Populating your HIIVE
Over the past couple of months, we’ve looked at varroa management and how to choose the most productive locations for your HIIVEs and wider apiary development. In April’s Farmers Guide, we explored how honeycomb harvesting can become a meaningful diversification stream—particularly for those with a farm shop or a local retail partner. While it’s true that you won’t see a return in year one, now is exactly the right moment to set the foundations for that future income.
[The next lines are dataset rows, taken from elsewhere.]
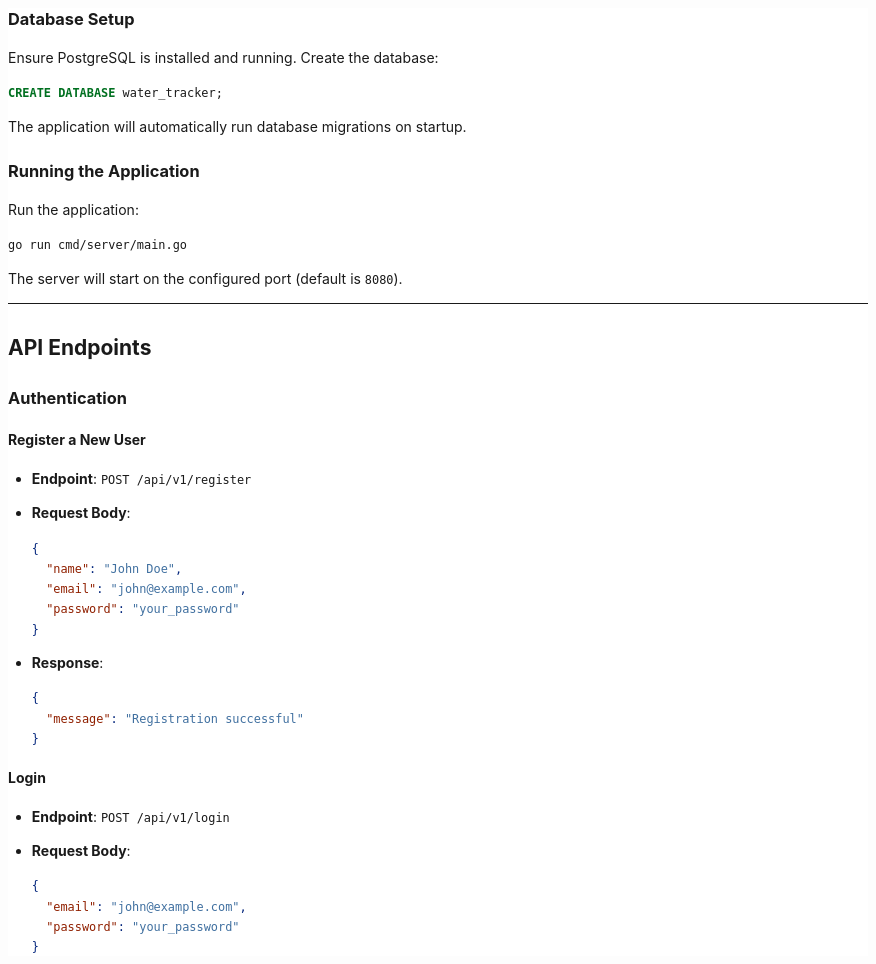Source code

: ### Database Setup

Ensure PostgreSQL is installed and running. Create the database:

```sql
CREATE DATABASE water_tracker;
```

The application will automatically run database migrations on startup.

### Running the Application

Run the application:

```bash
go run cmd/server/main.go
```

The server will start on the configured port (default is `8080`).

---

## API Endpoints

### Authentication

#### Register a New User

- **Endpoint**: `POST /api/v1/register`
- **Request Body**:

  ```json
  {
    "name": "John Doe",
    "email": "john@example.com",
    "password": "your_password"
  }
  ```

- **Response**:

  ```json
  {
    "message": "Registration successful"
  }
  ```

#### Login

- **Endpoint**: `POST /api/v1/login`
- **Request Body**:

  ```json
  {
    "email": "john@example.com",
    "password": "your_password"
  }
  ```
So, you’ve taken the plunge: you’ve invested in a few HIIVEs, assembled them, and installed them in a warm south‑east aspect with good shelter, abundant forage from spring through autumn, and a reliable water source. In other words, you’ve created the ideal microclimate for a thriving colony.
What happens next?
Across the UK, colonies are currently deciding whether to stay put or strike out for new accommodation. Queens are laying heavily, scout bees are locating early pollen and nectar flows, and—believe it or not—many colonies are already sizing up potential new homes. You’ll see play cups appearing first (essentially “practice” queen cups), followed by true queen cells. Once those are built, the colony begins producing royal jelly to raise new queens. It’s the colony’s own selection process for succession.
So how do you populate your HIIVE? Broadly, you have two routes:
1. Allow nature to do the work (with a little encouragement)
2. Step in and populate the HIIVE manually
Let’s focus on the natural method, because it’s the most aligned with the HIIVE’s design philosophy and often the most successful for long‑term colony resilience.
Attracting a swarm is remarkably straightforward. A light spray of lemongrass oil and bee‑attractant pheromone inside the HIIVE cavity and around the entrance mimics the scent profile of a desirable nest site. Reapply every 7–10 days until a colony arrives. When you purchase three or more HIIVEs, BIOM provides the attractant tools you need to draw in scout bees. Once scouts approve the site, they return to their parent colony and perform the famous waggle dance—effectively advertising your HIIVE as prime real estate.
From the bees’ perspective, the cavity smells right, feels right, and offers everything they need: warmth, dryness, space, and natural scaffolding for comb building.
Your investment only begins to take shape once a colony has moved in. Swarm season in most of the UK runs from April through June, and the earlier your HIIVE is populated, the more daylight hours the bees have to build comb, raise brood, and establish themselves.
2026 is your establishment year. The colony’s priority will be building enough honeycomb to support brood rearing and to lay down sufficient stores for winter.
2027 is your first potential harvest year. Yields will vary depending on your local forage—OSR, clover leys, hedgerow species, wildflower margins, and orchard crops all influence outcomes.
2028 is where your ROI becomes tangible. Once the colony is mature and comb infrastructure is complete, honeycomb production becomes far more consistent.
As with all farming enterprises, weather plays a decisive role. But unlike many other diversification ventures, honeybees thrive when given the freedom to operate on their own biological rhythms. The less you interfere, the more robust and productive the colony becomes.